Levofloxacin coated tablets 500 mg. №7


Manufacturer: Ukraine

Assign to adults for the treatment of infections caused by microorganisms sensitive to the drug: community-acquired pneumonia; complicated skin and soft tissue infections; (For the above-mentioned infections, Levofloxacin should only be used when the use of other antibacterial agents that are usually recommended for the initial treatment of these infections is impractical or impossible); pyelonephritis, complicated urinary tract infections; chronic bacterial prostatitis.



Levofloxacin №7 leave and form of release
Tablets – 1 tab .:

Active ingredient: levofloxacin hemihydrate – 512.46 mg (corresponds to the content of levofloxacin – 500 mg);
Excipients: lactose monohydrate – 145.5 mg, microcrystalline cellulose – 51.3 mg, hypromellose – 20 mg, crospovidone – 15.2 mg, magnesium stearate – 15.2 mg;
Shell composition: film coating – 22 mg (polyvinyl alcohol – 8.8 mg, titanium dioxide – 5.328 mg, macrogol – 4.444 mg, talc – 3.256 mg, charming red dye – 0.1496 mg, quinoline yellow dye – 0.0154 mg, indigo carmine – 0.0066 mg) …
5/10/50/100 pcs. – contour cell packaging (aluminum / PVC) / polymer cans, cardboard packs.

Levofloxacin №7 Description of the dosage form
Film-coated tablets of pink color, oval, biconvex, with a risk; the cross section shows two layers – from white with a yellowish tinge to light yellow.

Levofloxacin №7 pharmachologic effect
Levofloxacin is a synthetic broad-spectrum antibacterial drug from the group of fluoroquinolones, containing levofloxacin, the levorotatory isomer of ofloxacin, as an active substance. Levofloxacin blocks DNA gyrase, disrupts supercoiling and stitching of DNA breaks, inhibits DNA synthesis, and causes deep morphological changes in the cytoplasm, cell wall and membranes.

Levofloxacin is active against most strains of microorganisms both in vitro and in vivo.

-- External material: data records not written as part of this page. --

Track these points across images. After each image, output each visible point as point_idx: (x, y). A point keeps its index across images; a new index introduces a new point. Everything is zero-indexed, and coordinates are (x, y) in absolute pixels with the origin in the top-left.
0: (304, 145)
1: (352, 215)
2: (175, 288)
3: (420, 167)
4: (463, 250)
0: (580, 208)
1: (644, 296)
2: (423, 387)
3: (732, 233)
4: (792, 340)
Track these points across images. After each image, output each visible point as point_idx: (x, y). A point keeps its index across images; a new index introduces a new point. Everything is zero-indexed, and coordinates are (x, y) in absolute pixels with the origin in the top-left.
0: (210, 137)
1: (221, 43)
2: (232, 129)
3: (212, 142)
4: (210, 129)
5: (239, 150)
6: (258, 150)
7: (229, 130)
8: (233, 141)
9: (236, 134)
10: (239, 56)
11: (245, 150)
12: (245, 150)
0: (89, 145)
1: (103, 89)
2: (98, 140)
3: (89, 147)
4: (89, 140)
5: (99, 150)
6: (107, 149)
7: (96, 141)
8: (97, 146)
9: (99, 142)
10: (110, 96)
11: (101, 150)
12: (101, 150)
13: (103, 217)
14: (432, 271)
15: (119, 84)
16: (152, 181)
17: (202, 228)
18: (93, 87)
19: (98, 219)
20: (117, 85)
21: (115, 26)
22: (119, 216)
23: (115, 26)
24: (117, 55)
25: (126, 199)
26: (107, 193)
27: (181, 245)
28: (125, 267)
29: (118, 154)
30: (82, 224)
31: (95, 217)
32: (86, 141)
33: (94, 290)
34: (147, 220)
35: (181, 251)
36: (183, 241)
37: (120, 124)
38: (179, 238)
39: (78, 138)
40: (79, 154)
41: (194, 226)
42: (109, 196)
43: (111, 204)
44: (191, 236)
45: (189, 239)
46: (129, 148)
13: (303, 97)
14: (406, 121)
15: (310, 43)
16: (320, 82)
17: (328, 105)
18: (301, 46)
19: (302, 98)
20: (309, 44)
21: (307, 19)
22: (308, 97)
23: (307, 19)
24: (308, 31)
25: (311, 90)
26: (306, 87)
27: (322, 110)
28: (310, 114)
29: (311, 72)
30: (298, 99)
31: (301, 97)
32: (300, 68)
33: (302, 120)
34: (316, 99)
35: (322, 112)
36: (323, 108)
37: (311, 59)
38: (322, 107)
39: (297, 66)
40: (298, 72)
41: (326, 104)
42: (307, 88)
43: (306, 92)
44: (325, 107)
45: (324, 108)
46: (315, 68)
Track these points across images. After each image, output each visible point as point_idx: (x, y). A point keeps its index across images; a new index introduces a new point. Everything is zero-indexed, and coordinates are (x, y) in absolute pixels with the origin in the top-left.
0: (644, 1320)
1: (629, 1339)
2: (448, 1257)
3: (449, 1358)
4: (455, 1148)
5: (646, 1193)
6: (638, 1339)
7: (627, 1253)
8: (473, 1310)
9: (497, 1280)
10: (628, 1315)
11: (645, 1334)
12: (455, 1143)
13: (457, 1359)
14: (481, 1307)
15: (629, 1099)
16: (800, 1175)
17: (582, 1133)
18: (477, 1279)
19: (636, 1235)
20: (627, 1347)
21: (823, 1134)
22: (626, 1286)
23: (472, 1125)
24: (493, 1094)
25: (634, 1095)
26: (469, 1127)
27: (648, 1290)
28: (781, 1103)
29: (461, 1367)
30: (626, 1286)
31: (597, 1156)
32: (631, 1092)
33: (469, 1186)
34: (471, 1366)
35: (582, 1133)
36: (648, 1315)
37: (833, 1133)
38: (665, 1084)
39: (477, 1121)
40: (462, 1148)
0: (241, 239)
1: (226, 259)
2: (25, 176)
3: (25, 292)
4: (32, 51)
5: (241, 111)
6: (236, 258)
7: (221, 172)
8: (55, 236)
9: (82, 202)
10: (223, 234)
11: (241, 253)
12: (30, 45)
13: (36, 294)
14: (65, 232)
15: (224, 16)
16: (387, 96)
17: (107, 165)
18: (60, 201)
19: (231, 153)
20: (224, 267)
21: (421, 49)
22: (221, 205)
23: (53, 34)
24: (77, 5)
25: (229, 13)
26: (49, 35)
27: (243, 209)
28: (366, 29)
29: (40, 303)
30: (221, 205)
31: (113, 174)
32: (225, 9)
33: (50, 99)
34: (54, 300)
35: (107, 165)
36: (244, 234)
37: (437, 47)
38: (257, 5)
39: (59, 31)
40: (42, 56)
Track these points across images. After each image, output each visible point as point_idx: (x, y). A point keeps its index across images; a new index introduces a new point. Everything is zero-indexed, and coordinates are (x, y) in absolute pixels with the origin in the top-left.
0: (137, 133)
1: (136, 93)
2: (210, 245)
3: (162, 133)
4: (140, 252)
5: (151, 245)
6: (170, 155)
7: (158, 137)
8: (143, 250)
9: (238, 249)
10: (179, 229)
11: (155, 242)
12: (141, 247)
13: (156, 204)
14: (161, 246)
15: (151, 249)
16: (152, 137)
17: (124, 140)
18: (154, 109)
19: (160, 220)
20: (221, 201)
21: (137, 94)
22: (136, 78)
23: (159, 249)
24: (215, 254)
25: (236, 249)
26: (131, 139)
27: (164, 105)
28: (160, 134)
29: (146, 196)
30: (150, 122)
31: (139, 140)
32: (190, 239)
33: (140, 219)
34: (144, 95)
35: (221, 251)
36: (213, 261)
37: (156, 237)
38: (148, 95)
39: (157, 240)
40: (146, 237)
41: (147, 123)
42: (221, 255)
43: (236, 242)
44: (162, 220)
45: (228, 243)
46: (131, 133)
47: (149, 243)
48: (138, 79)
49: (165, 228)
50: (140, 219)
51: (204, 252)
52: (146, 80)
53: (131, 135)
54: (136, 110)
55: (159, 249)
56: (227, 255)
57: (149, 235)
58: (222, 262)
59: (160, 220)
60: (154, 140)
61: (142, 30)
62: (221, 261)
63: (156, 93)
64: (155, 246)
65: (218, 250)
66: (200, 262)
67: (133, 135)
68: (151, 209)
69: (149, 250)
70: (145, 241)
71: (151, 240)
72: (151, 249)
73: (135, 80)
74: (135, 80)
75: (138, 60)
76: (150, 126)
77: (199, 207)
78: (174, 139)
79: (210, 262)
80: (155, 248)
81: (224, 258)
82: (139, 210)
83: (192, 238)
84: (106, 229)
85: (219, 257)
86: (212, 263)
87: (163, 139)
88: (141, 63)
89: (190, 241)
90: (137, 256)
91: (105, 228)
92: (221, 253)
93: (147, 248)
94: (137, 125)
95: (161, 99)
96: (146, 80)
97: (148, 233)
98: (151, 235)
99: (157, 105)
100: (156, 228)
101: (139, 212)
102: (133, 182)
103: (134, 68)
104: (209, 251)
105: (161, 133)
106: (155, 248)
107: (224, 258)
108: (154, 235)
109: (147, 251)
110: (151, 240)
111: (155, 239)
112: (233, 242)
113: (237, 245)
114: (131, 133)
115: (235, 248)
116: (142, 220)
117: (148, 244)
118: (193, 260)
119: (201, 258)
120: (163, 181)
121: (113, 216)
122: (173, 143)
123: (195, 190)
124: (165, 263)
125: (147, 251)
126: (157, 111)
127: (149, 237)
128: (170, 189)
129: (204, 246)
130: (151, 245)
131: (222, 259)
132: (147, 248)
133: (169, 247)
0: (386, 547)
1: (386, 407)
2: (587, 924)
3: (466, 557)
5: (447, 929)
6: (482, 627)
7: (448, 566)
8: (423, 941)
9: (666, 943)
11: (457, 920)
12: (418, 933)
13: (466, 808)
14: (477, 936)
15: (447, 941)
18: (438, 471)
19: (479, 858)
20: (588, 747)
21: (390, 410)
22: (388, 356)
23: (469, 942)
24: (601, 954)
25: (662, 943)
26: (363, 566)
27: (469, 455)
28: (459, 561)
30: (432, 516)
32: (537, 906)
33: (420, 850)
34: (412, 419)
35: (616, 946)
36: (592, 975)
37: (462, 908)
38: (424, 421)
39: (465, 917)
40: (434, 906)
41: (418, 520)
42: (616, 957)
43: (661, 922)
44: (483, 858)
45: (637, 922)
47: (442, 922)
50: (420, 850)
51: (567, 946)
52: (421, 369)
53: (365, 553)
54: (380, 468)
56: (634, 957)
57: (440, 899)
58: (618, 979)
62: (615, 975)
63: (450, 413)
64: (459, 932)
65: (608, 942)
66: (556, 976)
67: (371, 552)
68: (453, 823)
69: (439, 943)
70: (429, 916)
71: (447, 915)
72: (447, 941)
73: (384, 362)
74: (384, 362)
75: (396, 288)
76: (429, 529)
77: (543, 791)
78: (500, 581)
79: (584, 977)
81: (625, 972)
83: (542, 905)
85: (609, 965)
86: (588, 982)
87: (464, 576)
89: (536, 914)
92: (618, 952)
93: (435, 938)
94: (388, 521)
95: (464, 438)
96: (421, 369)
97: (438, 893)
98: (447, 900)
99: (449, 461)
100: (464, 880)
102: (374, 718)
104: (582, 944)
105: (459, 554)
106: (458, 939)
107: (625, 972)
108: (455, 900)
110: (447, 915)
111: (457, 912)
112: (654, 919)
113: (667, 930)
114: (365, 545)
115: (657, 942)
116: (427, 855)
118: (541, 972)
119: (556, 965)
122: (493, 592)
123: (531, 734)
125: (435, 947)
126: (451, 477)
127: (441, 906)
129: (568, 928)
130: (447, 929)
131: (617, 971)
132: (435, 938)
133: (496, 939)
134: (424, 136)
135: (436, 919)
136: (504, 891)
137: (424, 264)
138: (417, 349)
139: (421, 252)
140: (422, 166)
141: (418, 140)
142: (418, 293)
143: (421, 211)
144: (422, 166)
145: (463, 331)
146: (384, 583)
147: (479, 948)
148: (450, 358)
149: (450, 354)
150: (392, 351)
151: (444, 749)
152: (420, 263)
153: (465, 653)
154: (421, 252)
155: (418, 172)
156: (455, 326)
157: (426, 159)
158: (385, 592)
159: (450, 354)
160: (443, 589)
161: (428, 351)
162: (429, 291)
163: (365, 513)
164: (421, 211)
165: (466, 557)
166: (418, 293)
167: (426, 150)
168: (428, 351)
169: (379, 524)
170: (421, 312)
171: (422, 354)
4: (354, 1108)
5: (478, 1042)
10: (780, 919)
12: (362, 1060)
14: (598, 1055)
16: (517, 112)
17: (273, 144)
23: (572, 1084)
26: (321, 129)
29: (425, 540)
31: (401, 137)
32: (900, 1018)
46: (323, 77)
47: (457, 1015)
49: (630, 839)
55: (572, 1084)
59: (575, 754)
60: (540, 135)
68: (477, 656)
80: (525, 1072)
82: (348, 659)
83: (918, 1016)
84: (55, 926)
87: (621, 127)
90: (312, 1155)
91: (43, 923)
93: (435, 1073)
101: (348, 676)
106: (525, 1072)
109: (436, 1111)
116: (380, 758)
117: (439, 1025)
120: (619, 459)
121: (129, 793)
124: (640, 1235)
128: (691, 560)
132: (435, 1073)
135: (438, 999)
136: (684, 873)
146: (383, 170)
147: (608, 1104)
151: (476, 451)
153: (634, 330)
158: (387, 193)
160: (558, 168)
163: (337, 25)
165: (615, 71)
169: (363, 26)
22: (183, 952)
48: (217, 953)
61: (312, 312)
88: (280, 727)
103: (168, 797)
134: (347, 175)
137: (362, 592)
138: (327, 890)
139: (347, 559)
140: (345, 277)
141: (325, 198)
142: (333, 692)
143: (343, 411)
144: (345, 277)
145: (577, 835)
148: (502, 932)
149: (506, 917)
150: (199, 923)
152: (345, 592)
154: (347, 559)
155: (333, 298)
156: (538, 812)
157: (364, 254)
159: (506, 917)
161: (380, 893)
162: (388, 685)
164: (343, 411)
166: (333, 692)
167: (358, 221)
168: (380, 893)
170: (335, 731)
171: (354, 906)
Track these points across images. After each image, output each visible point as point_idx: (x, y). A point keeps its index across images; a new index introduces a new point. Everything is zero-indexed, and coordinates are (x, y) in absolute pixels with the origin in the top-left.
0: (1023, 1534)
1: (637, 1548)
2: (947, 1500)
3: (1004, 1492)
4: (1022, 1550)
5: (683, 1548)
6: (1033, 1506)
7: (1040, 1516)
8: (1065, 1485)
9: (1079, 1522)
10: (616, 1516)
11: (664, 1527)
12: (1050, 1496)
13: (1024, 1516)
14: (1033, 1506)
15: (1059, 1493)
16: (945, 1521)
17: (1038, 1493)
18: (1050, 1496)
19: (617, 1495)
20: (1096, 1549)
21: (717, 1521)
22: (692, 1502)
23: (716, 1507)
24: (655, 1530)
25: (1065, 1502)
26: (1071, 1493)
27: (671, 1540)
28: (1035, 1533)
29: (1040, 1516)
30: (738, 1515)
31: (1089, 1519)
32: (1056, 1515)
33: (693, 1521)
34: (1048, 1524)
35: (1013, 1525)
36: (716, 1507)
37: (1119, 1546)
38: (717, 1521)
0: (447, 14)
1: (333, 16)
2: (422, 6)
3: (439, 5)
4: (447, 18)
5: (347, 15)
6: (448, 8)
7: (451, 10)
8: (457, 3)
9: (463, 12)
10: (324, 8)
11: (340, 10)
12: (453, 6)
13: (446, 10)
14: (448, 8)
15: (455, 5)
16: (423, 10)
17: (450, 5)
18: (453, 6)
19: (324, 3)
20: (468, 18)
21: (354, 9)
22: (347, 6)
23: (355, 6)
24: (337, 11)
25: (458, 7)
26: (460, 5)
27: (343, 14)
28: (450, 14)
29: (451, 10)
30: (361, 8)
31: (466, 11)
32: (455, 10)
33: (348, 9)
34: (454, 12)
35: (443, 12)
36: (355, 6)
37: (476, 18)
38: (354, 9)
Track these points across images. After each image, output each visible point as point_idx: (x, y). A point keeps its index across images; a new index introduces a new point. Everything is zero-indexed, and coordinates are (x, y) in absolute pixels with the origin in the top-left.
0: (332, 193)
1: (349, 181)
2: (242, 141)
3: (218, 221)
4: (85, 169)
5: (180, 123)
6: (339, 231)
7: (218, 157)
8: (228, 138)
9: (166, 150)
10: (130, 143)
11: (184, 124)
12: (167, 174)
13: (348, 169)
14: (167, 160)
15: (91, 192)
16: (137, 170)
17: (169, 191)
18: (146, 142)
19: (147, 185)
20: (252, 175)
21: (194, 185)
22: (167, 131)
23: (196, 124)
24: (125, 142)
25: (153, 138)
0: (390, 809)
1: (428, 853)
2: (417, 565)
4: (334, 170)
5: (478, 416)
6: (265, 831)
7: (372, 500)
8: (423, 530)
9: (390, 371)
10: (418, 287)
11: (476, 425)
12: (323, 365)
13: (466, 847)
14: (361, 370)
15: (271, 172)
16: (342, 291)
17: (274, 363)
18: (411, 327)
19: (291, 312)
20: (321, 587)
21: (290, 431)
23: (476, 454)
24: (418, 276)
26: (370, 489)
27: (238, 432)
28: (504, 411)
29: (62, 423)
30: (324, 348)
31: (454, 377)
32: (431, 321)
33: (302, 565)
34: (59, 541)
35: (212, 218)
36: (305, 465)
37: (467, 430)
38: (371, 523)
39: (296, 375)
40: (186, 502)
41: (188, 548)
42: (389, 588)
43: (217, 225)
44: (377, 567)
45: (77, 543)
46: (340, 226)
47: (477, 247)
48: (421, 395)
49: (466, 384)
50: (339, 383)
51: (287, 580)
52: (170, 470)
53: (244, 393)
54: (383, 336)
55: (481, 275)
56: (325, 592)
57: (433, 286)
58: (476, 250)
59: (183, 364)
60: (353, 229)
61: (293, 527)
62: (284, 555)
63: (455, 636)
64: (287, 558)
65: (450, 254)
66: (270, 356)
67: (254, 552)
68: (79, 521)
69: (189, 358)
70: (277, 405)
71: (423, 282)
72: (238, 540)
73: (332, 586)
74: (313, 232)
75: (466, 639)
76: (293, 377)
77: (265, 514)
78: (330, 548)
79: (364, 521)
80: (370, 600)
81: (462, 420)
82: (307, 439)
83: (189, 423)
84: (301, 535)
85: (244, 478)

Aerobic gram-positive microorganisms: Corynebacterium diphtheriae, Enterococcus faecalis, Enterococcus spp, Listeria monocytogenes, Staphylococcus coagulase-negative methi-S (I), Staphylococcus aureus methi-S, Staphyloccus spp. and G, Streptococcus agalactiae, Streptococcus pneumoniae peni I / S / R, Streptococcus pyogenes, Viridans streptococci peni-S / R.

Aerobic gram-negative microorganisms: Acinetobacter baumannil, Acinetobacter spp, Actinobacillus actinomycetemcomitans, Citrobacter freundii, Eikenella corrodens, Enterobacter aerogenes, Enterobacter agglomerans, Enterobacter cloacae, Enterobacter cloacae, Enterobacter cloacae, Enterobacter cloacae, Enterobacter coli, Enterobacter cloacae, Enterobacter coli, Enterobacter cloacae, Spp. Haemophilus parainfluenzae, Helicobacter pylori, Klebsiella oxytoca, Klebsiella pneumoniae, Klebsiella spp, Moraxela catarrhalis (3 + / p-, Morganella morganii, Neisseria gonorrhoeae Pasurella Pasurella Pasurella Pasurella Pasurella conisseria meningisit mirabilis, Proteus vulgaris, Providencia rettgeri, Providencia stuartii, Providencia spp, Pseudomonas aeruginosa, Pseudomonas spp, Salmonella spp, Serratia marcescens, Serratia spp.

Anaerobic microorganisms: Bacteroides fragilis, Bifidobacterium spp, Clostridium perfringens, Fusobacterium spp, Peptostreptococcus, Propionibacterum spp, Veilonella spp.

Other microorganisms: Bartonella spp, Chlamydia pneumoniae, Chlamydia psittaci, Chlamydia trachomatis, Legionella pneumophila, Legionella spp, Mycobacterium spp, Mycobacterium leprae, Micobacterium tuberculosis, Mycoplasma hominis.

Levofloxacin №7 Pharmacokinetics
Levofloxacin is rapidly and almost completely absorbed after oral administration. Food intake has little effect on the rate and completeness of absorption. The bioavailability of 500 mg of levofloxacin after oral administration is almost 100%. After taking a single dose of 500 mg of levofloxacin, Cmax is 5.2-6.9 μg / ml, the time to reach Cmax is 1.3 hours, T1 / 2 is 6-8 hours.

The connection with plasma proteins is 30-40%. It penetrates well into organs and tissues: lungs, bronchial mucosa, phlegm, organs of the genitourinary system, bone tissue, cerebrospinal fluid, prostate gland, polymorphonuclear leukocytes, alveolar macrophages.